Much like back in the days of the wild west, when there were those who seemed to take what they wanted without any repercussions, the government chose to step in. Of course one of the most well-known occurrences was the settlement that the US government made with the Native American community.
Well, this time it didn’t seem to take as long to step in. We all can go back just a few years when it was rumored that bank employees were signing foreclosures without reviewing them, proclaiming they were complete and correct, which forced people out of their homes. This period is known as the robo-signing era.
Over a dozen major banks were forced to settle and begin to make payments to these harmed borrowers. This first round of payments is to the tune of $4.2 million spread out over the next 3 months.
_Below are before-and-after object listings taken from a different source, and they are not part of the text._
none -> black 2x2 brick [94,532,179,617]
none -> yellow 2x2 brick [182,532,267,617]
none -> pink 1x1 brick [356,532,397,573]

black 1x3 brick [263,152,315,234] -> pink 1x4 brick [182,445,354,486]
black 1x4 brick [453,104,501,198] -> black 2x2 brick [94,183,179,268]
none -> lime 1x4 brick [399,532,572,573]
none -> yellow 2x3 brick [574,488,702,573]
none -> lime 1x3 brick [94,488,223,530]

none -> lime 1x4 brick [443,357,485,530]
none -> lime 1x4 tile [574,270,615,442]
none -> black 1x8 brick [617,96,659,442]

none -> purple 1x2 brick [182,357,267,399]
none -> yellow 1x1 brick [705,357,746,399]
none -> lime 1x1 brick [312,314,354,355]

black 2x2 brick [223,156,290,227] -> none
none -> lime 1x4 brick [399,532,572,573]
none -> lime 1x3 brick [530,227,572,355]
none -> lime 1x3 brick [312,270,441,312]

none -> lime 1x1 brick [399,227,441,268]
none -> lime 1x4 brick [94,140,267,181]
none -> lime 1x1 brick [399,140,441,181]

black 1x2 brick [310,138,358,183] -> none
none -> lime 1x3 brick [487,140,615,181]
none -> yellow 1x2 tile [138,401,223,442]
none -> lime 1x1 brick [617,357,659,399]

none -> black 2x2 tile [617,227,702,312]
These payments will range from $300 - $25,000.
Two consulting firms, PricewaterhouseCoopers and Promontory Financial Group, along with the OCC and the Fed, are gearing up for their “15 minutes” in front of the Senate Banking Committee later this week.
Although the fees and unorthodox methods of settlement for foreclosure victims have been an issue of debate and criticism, the two consulting firms seem to get off easy compared to the blame hurled at the bank regulators, according to the Government Accountability Office.
Payments will begin for 11 out of 13 of the largest banks, such as: Bank of America, Citibank, Goldman Sachs, HSBC, J.P. Morgan Chase, MetLife Bank, Morgan Stanley, PNC, U.S. Bank, and Wells Fargo. There are a few institutions still in the process of a settlement.